Pour mesurer le chemin qui va être parcouru jusqu’à la fin du XXème siècle, c’est-à-dire jusqu’au XXIème, disons tout de suite que cette illusion va s’évanouir, emportant avec elle dans sa disparition l’identité du personnage romanesque. Prenons l’exemple de Magnus, le héros du roman éponyme de Sylvie Germain qui paraît emblématique de cet évanouissement de l’identité : disons même qu’il l’incarne. Magnus ne connaît ni son nom, ni son prénom ; pendant les bombardements de Hambourg il a vu sa mère brûler vive. Il en a perdu la mémoire. Par-dessus cette amnésie traumatique, sa famille adoptive bâtira le mensonge (une fiction, donc une sorte de roman) d’une identité fictive (Franz-Georg Dunkeltal) qu’il mettra longtemps à déceler comme telle. A la fin du roman, le personnage que le lecteur a suivi dans sa quête d’identité ne trouvera pas son nom. Sylvie Germain offre donc à travers l’histoire de Magnus, l’homme sans nom, l’allégorie de ce qui est arrivé au personnage : après avoir renoncé aux mirages d’une fausse identité (l’illusion réaliste), le personnage romanesque du XXIème siècle souffre d’une identité floue, perdue, mais n’arrivera jamais à reconquérir les certitudes identitaires d’autrefois. C’est que Sigmund Freud a découvert l’inconscient en 1900 (L’Interprétation du rêve marque la naissance de la psychanalyse à l’orée du XXème siècle) : l’homme n’est plus un, il est divisé, (conscient/inconscient). Ses actions, ses désirs, sa personnalité même peuvent être déterminés par quelque chose qui est en lui, mais qui lui échappe totalement : son inconscient. On voit que cette découverte peut semer le trouble jusque dans l’identité des personnages romanesques.

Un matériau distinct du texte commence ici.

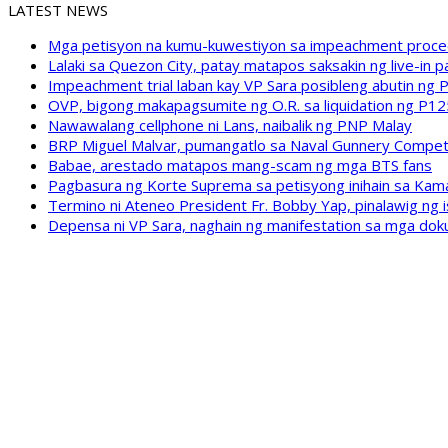
LATEST NEWS
Mga petisyon na kumu-kuwestiyon sa impeachment proceed
Lalaki sa Quezon City, patay matapos saksakin ng live-in p
Impeachment trial laban kay VP Sara posibleng abutin ng P
OVP, bigong makapagsumite ng O.R. sa liquidation ng P12
Nawawalang cellphone ni Lans, naibalik ng PNP Malay
BRP Miguel Malvar, pumangatlo sa Naval Gunnery Compe
Babae, arestado matapos mang-scam ng mga BTS fans
Pagbasura ng Korte Suprema sa petisyong inihain sa Kam
Termino ni Ateneo President Fr. Bobby Yap, pinalawig ng 
Depensa ni VP Sara, naghain ng manifestation sa mga dok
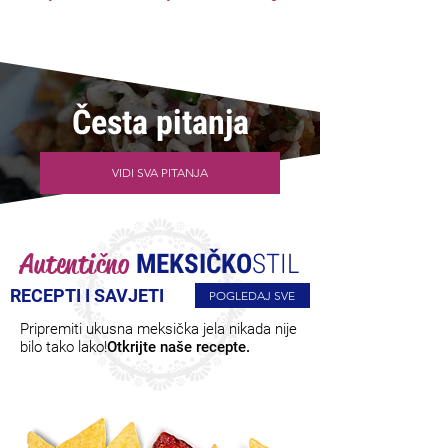
Česta pitanja
VIDI SVA PITANJA
Autentično
MEKSIČKO
STIL
RECEPTI I SAVJETI
POGLEDAJ SVE
Pripremiti ukusna meksička jela nikada nije
bilo tako lako!
Otkrijte naše recepte.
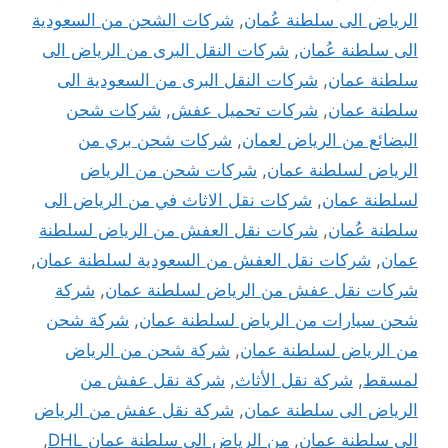
الرياض الى سلطنة عُمان
,
شركات الشحن من السعودية
الى سلطنة عُمان
,
شركات النقل البرى من الرياض الى
سلطنة عمان
,
شركات النقل البرى من السعودية الى
سلطنة عمان
,
شركات تحميل عفش
,
شركات شحن
البضائع من الرياض لعمان
,
شركات شحن بري من
الرياض لسلطنة عمان
,
شركات شحن من الرياض
لسلطنة عمان
,
شركات نقل الاثاث في من الرياض الى
سلطنة عُمان
,
شركات نقل العفش من الرياض لسلطنة
عمان
,
شركات نقل العفش من السعودية لسلطنة عمان
,
شركات نقل عفش من الرياض لسلطنة عمان
,
شركة
شحن سيارات من الرياض لسلطنة عمان
,
شركة شحن
من الرياض لسلطنة عمان
,
شركة شحن من الرياض
لمسقط
,
شركة نقل الأثاث
,
شركة نقل عفش من
الرياض الى سلطنة عمان
,
شركة نقل عفش من الرياض
الي سلطنة عمان
,
من الرياض الى سلطنة عمان DHL
,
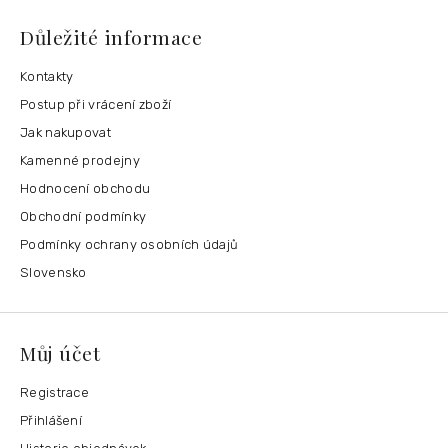
Důležité informace
Kontakty
Postup při vrácení zboží
Jak nakupovat
Kamenné prodejny
Hodnocení obchodu
Obchodní podmínky
Podmínky ochrany osobních údajů
Slovensko
Můj účet
Registrace
Přihlášení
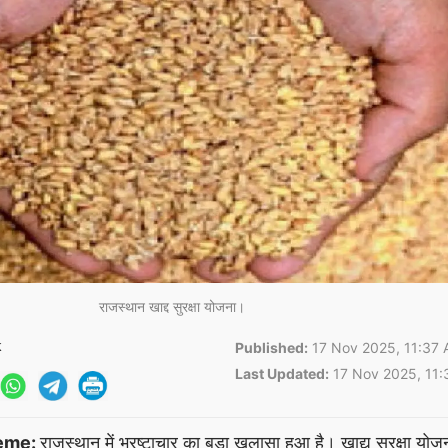
राजस्थान खाद्द सुरक्षा योजना।
k
Published:
17 Nov 2025, 11:37 
Last Updated:
17 Nov 2025, 11:
eme:
राजस्थान में भ्रष्टाचार का बड़ा खुलासा हुआ है। खाद्य सुरक्षा यो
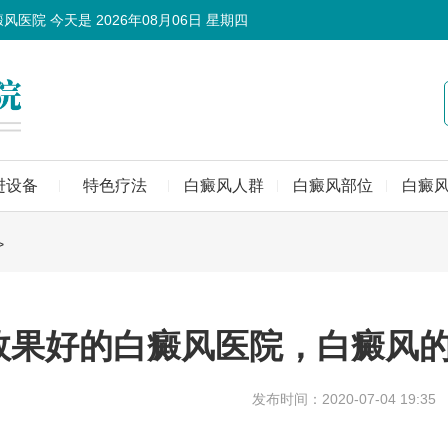
癜风医院 今天是
2026年08月06日 星期四
进设备
特色疗法
白癜风人群
白癜风部位
白癜
>
效果好的白癜风医院，白癜风的
发布时间：2020-07-04 19:35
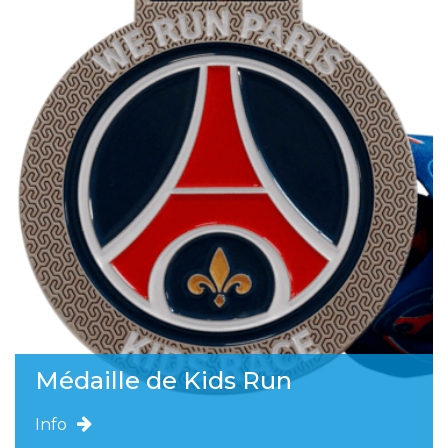
Médaille de Kids Run
Info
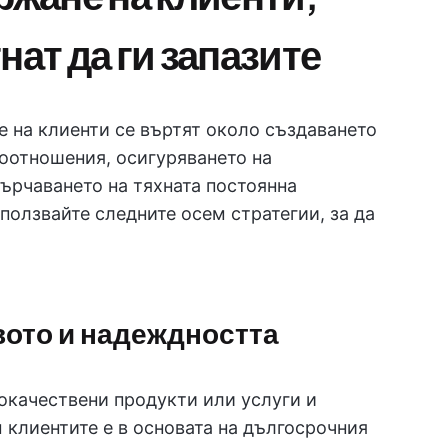
нат да ги запазите
е на клиенти се въртят около създаването
моотношения, осигуряването на
ърчаването на тяхната постоянна
ползвайте следните осем стратегии, за да
вото и надеждността
окачествени продукти или услуги и
 клиентите е в основата на дългосрочния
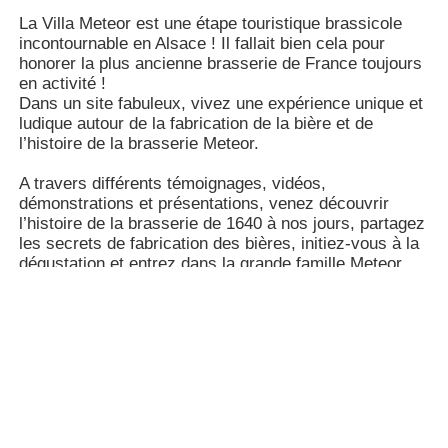
La Villa Meteor est une étape touristique brassicole
incontournable en Alsace ! Il fallait bien cela pour
honorer la plus ancienne brasserie de France toujours
en activité !
Dans un site fabuleux, vivez une expérience unique et
ludique autour de la fabrication de la bière et de
l’histoire de la brasserie Meteor.
A travers différents témoignages, vidéos,
démonstrations et présentations, venez découvrir
l’histoire de la brasserie de 1640 à nos jours, partagez
les secrets de fabrication des bières, initiez-vous à la
dégustation et entrez dans la grande famille Meteor.
Informations et services pratiques
Durée
1h30
Type de lieux à visiter
Brasserie
Horaires d'accueil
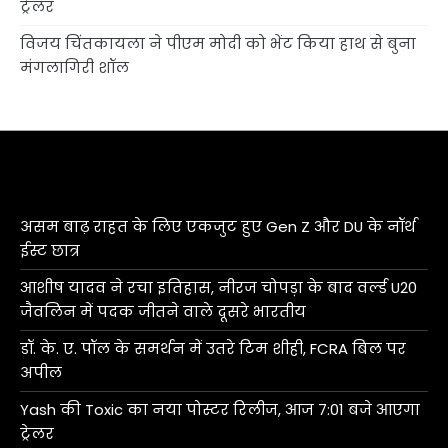
ट्रेलर
विजय चिंतकायला ने पीएम मोदी को भेंट किया हाथ से बुना
मंगलागिरी शॉल
असम बाढ़ राहत के लिए एकजुट हुए Gen Z और DU के नॉर्थ
ईस्ट छात्र
आशीष यादव ने रचा इतिहास, नीरज चोपड़ा के बाद वर्ल्ड U20
जैवलिन में पदक जीतने वाले दूसरे भारतीय
डॉ. के. ए. पॉल के समर्थन में उतरे टिम शीही, FCRA बिल पर
अपील
Yash की Toxic का नया पोस्टर रिलीज, आज 7:01 बजे आएगा
ट्रेलर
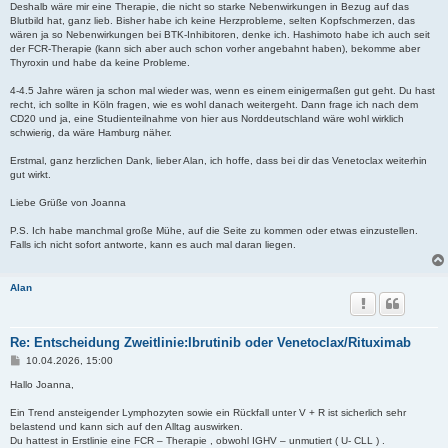
Deshalb wäre mir eine Therapie, die nicht so starke Nebenwirkungen in Bezug auf das
Blutbild hat, ganz lieb. Bisher habe ich keine Herzprobleme, selten Kopfschmerzen, das
wären ja so Nebenwirkungen bei BTK-Inhibitoren, denke ich. Hashimoto habe ich auch seit
der FCR-Therapie (kann sich aber auch schon vorher angebahnt haben), bekomme aber
Thyroxin und habe da keine Probleme.
4-4.5 Jahre wären ja schon mal wieder was, wenn es einem einigermaßen gut geht. Du hast
recht, ich sollte in Köln fragen, wie es wohl danach weitergeht. Dann frage ich nach dem
CD20 und ja, eine Studienteilnahme von hier aus Norddeutschland wäre wohl wirklich
schwierig, da wäre Hamburg näher.
Erstmal, ganz herzlichen Dank, lieber Alan, ich hoffe, dass bei dir das Venetoclax weiterhin
gut wirkt.
Liebe Grüße von Joanna
P.S. Ich habe manchmal große Mühe, auf die Seite zu kommen oder etwas einzustellen.
Falls ich nicht sofort antworte, kann es auch mal daran liegen.
Alan
Re: Entscheidung Zweitlinie:Ibrutinib oder Venetoclax/Rituximab
B
10.04.2026, 15:00
e
i
Hallo Joanna,
t
r
Ein Trend ansteigender Lymphozyten sowie ein Rückfall unter V + R ist sicherlich sehr
a
belastend und kann sich auf den Alltag auswirken.
g
Du hattest in Erstlinie eine FCR – Therapie , obwohl IGHV – unmutiert ( U- CLL ) .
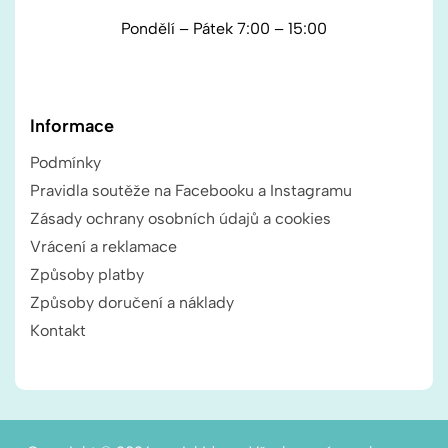
Pondělí – Pátek 7:00 – 15:00
Informace
Podmínky
Pravidla soutěže na Facebooku a Instagramu
Zásady ochrany osobních údajů a cookies
Vrácení a reklamace
Způsoby platby
Způsoby doručení a náklady
Kontakt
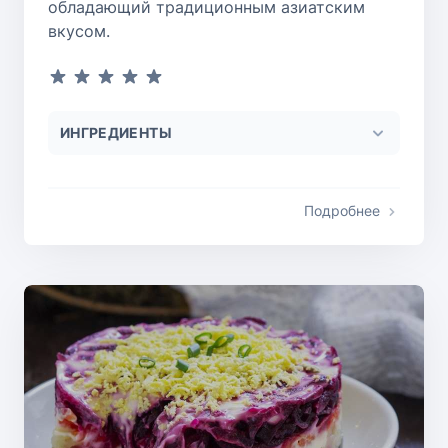
обладающий традиционным азиатским
вкусом.
ИНГРЕДИЕНТЫ
Подробнее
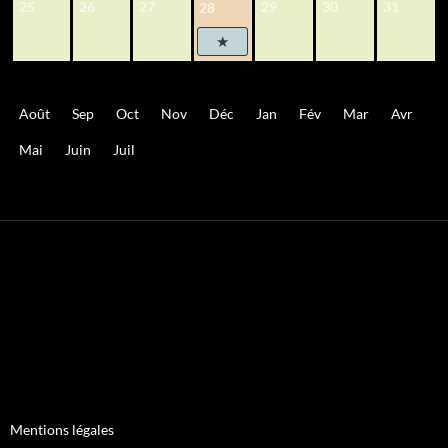
25
26
27
29
30
31
28
Août
Sep
Oct
Nov
Déc
Jan
Fév
Mar
Avr
Mai
Juin
Juil
Mentions légales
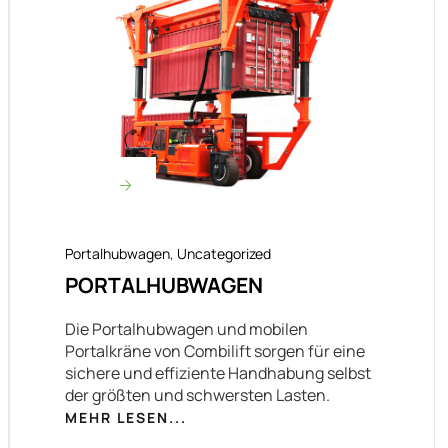
Portalhubwagen
,
Uncategorized
PORTALHUBWAGEN
Die Portalhubwagen und mobilen
Portalkräne von Combilift sorgen für eine
sichere und effiziente Handhabung selbst
der größten und schwersten Lasten.
MEHR LESEN...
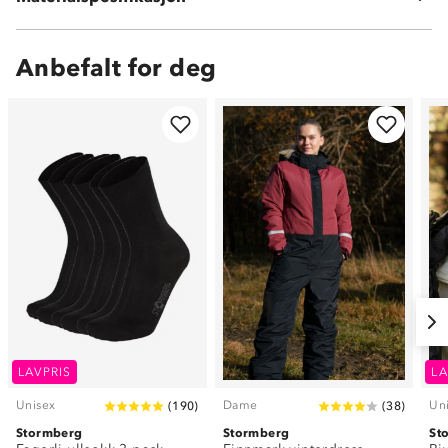
Anbefalt for deg
LAVPRIS
LA
Unisex
Dame
Un
(
190
)
(
38
)
Stormberg
Stormberg
St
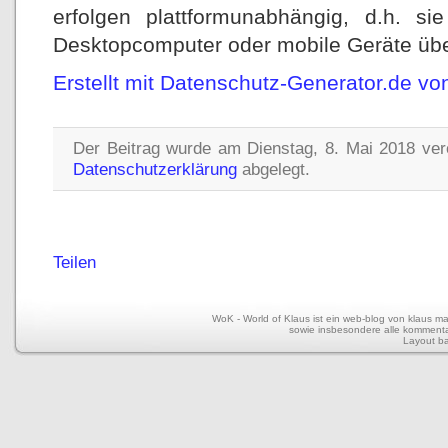
erfolgen plattformunabhängig, d.h. si
Desktopcomputer oder mobile Geräte ü
Erstellt mit Datenschutz-Generator.de 
Der Beitrag wurde am Dienstag, 8. Mai 2018 verö
Datenschutzerklärung
abgelegt.
Teilen
WoK - World of Klaus ist ein web-blog von klaus mar
sowie insbesondere alle kommentar
Layout b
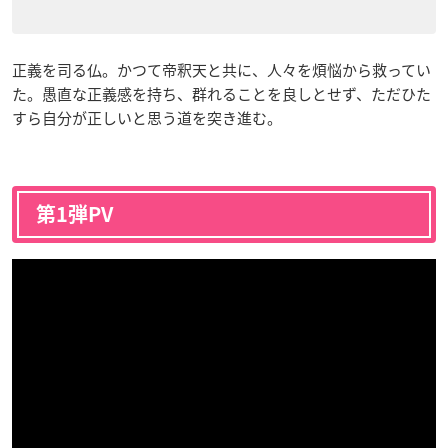
正義を司る仏。かつて帝釈天と共に、人々を煩悩から救ってい
た。愚直な正義感を持ち、群れることを良しとせず、ただひた
すら自分が正しいと思う道を突き進む。
第1弾PV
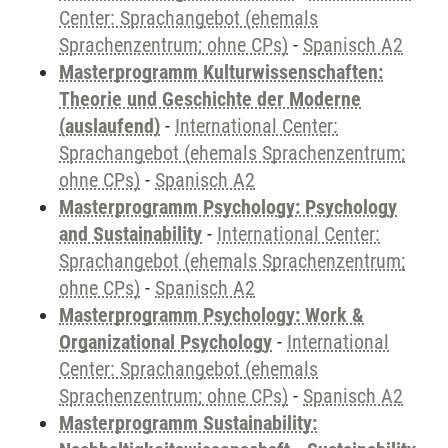
Center: Sprachangebot (ehemals
Sprachenzentrum; ohne CPs)
-
Spanisch A2
Masterprogramm Kulturwissenschaften:
Theorie und Geschichte der Moderne
(auslaufend)
-
International Center:
Sprachangebot (ehemals Sprachenzentrum;
ohne CPs)
-
Spanisch A2
Masterprogramm Psychology: Psychology
and Sustainability
-
International Center:
Sprachangebot (ehemals Sprachenzentrum;
ohne CPs)
-
Spanisch A2
Masterprogramm Psychology: Work &
Organizational Psychology
-
International
Center: Sprachangebot (ehemals
Sprachenzentrum; ohne CPs)
-
Spanisch A2
Masterprogramm Sustainability:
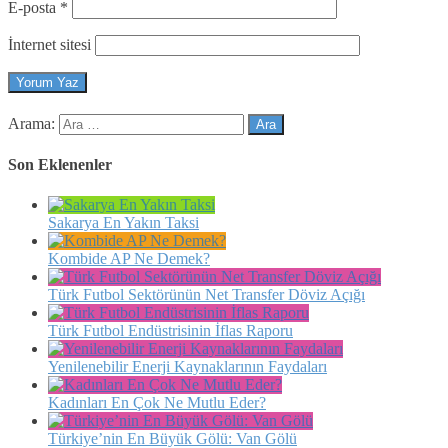
E-posta
*
İnternet sitesi
Arama:
Son Eklenenler
Sakarya En Yakın Taksi
Kombide AP Ne Demek?
Türk Futbol Sektörünün Net Transfer Döviz Açığı
Türk Futbol Endüstrisinin İflas Raporu
Yenilenebilir Enerji Kaynaklarının Faydaları
Kadınları En Çok Ne Mutlu Eder?
Türkiye’nin En Büyük Gölü: Van Gölü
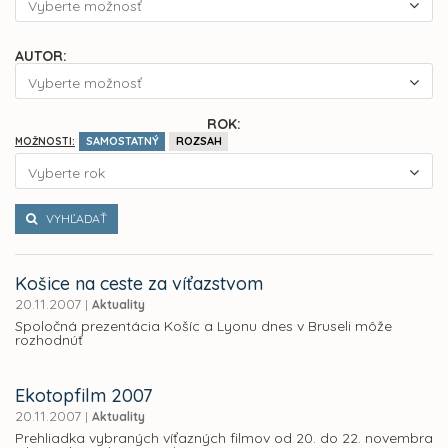
Vyberte možnosť
AUTOR:
Vyberte možnosť
ROK:
SAMOSTATNÝ
ROZSAH
MOŽNOSTI:
Vyberte rok
VYHĽADAŤ
Košice na ceste za víťazstvom
20.11.2007
|
Aktuality
Spoločná prezentácia Košíc a Lyonu dnes v Bruseli môže
rozhodnúť
Ekotopfilm 2007
20.11.2007
|
Aktuality
Prehliadka vybraných víťazných filmov od 20. do 22. novembra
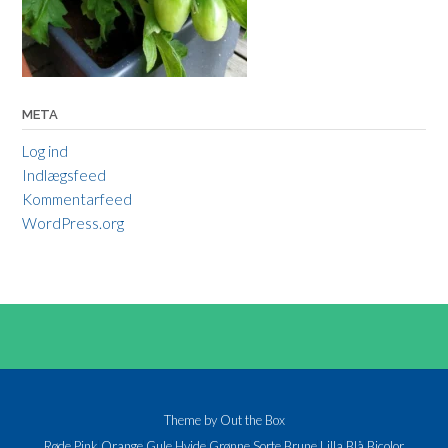
META
Log ind
Indlægsfeed
Kommentarfeed
WordPress.org
Theme by
Out the Box
Røde
Pink
Orange
Gule
Hvide
Grønne
Sorte
Brune
Lilla
Blå
Bicolor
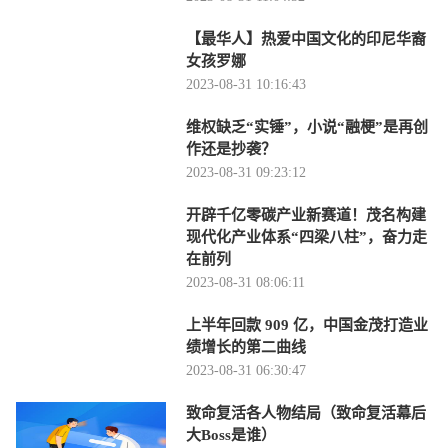
【最华人】热爱中国文化的印尼华裔
女孩罗娜
2023-08-31 10:16:43
维权缺乏“实锤”，小说“融梗”是再创
作还是抄袭？
2023-08-31 09:23:12
开辟千亿零碳产业新赛道！茂名构建
现代化产业体系“四梁八柱”，奋力走
在前列
2023-08-31 08:06:11
上半年回款 909 亿，中国金茂打造业
绩增长的第二曲线
2023-08-31 06:30:47
致命复活各人物结局（致命复活幕后
大Boss是谁）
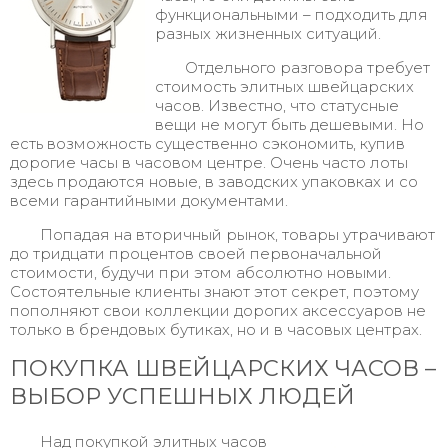
функциональными – подходить для
разных жизненных ситуаций.
Отдельного разговора требует
стоимость элитных швейцарских
часов. Известно, что статусные
вещи не могут быть дешевыми. Но
есть возможность существенно сэкономить, купив
дорогие часы в часовом центре. Очень часто лоты
здесь продаются новые, в заводских упаковках и со
всеми гарантийными документами.
Попадая на вторичный рынок, товары утрачивают
до тридцати процентов своей первоначальной
стоимости, будучи при этом абсолютно новыми.
Состоятельные клиенты знают этот секрет, поэтому
пополняют свои коллекции дорогих аксессуаров не
только в брендовых бутиках, но и в часовых центрах.
ПОКУПКА ШВЕЙЦАРСКИХ ЧАСОВ –
ВЫБОР УСПЕШНЫХ ЛЮДЕЙ
Над покупкой элитных часов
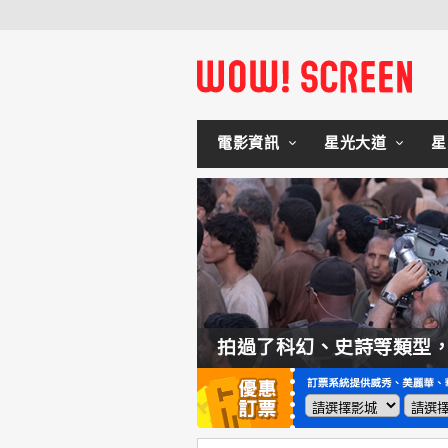
電影資訊
星光大道
星
如何交棒蜘蛛人？湯姆霍蘭：「我們有一個完整的計畫。」
拍過了科幻、史詩等類型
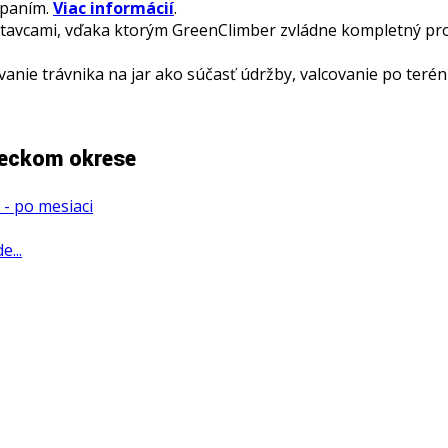
opaním.
Viac informácií
.
vcami, vďaka ktorým GreenClimber zvládne kompletný proc
vanie trávnika na jar ako súčasť údržby, valcovanie po ter
neckom okrese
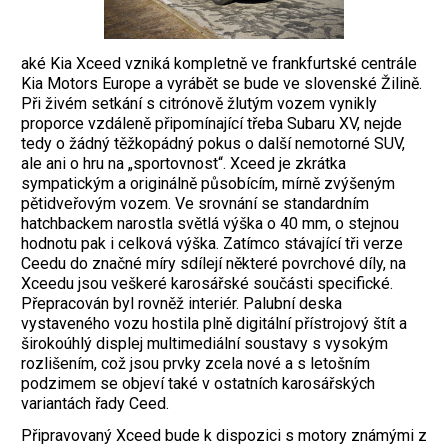
aké Kia Xceed vzniká kompletně ve frankfurtské centrále
Kia Motors Europe a vyrábět se bude ve slovenské Žilině.
Při živém setkání s citrónově žlutým vozem vynikly
proporce vzdáleně připomínající třeba Subaru XV, nejde
tedy o žádný těžkopádný pokus o další nemotorné SUV,
ale ani o hru na „sportovnost“. Xceed je zkrátka
sympatickým a originálně působícím, mírně zvýšeným
pětidveřovým vozem. Ve srovnání se standardním
hatchbackem narostla světlá výška o 40 mm, o stejnou
hodnotu pak i celková výška. Zatímco stávající tři verze
Ceedu do značné míry sdílejí některé povrchové díly, na
Xceedu jsou veškeré karosářské součásti specifické.
Přepracován byl rovněž interiér. Palubní deska
vystaveného vozu hostila plně digitální přístrojový štít a
širokoúhlý displej multimediální soustavy s vysokým
rozlišením, což jsou prvky zcela nové a s letošním
podzimem se objeví také v ostatních karosářských
variantách řady Ceed.
Připravovaný Xceed bude k dispozici s motory známými z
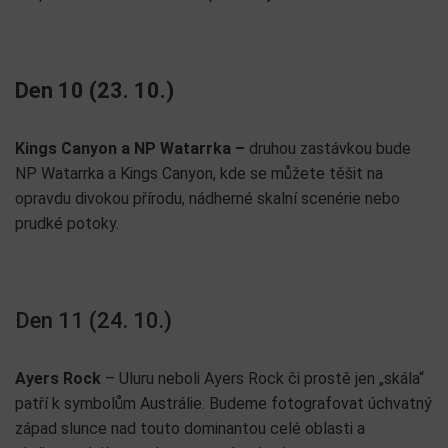
Den 10 (23. 10.)
Kings Canyon a NP Watarrka –
druhou zastávkou bude
NP Watarrka a Kings Canyon, kde se můžete těšit na
opravdu divokou přírodu, nádherné skalní scenérie nebo
prudké potoky.
Den 11 (24. 10.)
Ayers Rock
– Uluru neboli Ayers Rock či prostě jen „skála“
patří k symbolům Austrálie. Budeme fotografovat úchvatný
západ slunce nad touto dominantou celé oblasti a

De plus, le XXème siècle, bouleversé par les séismes des deux guerres mondiales (qui entraîneront chacune derrière elle une moisson de romans) est une période de doute sur le monde et sur les valeurs qui l’organisent. Les romanciers s’interrogent sur les séismes politiques (la révolution chinoise dans La Condition humaine de Malraux), le nazisme et le totalitarisme et leurs cortèges d’horreurs concentrationnaires.

Au XXème siècle, l’homme se définit par ses actions (chez Sartre, Camus, Malraux, on trouve des héros engagés dans l’action, y compris terroriste) ou par son langage (Bardamu dans Voyage au bout de la nuit de Céline).

Au XXIème siècle, la question du terrorisme, de ses manifestations et de ses sources fournit aux romanciers le matériau d’une nouvelle interrogation sur le mal qui règne dans le monde (Yasmina Khadra, Khaled Hosseini, Hubert Haddad, Alaa El Aswani).

En conclusion

Puisque la forme romanesque a évolué en fonction des représentations dominantes de l’époque, le lecteur peut y trouver un écho ou une annonce du monde dans lequel il vit. Des solutions incomplètes, imparfaites, mais souvent pertinentes aux questions qu’il se pose sur le monde et sa propre identité lui sont offertes.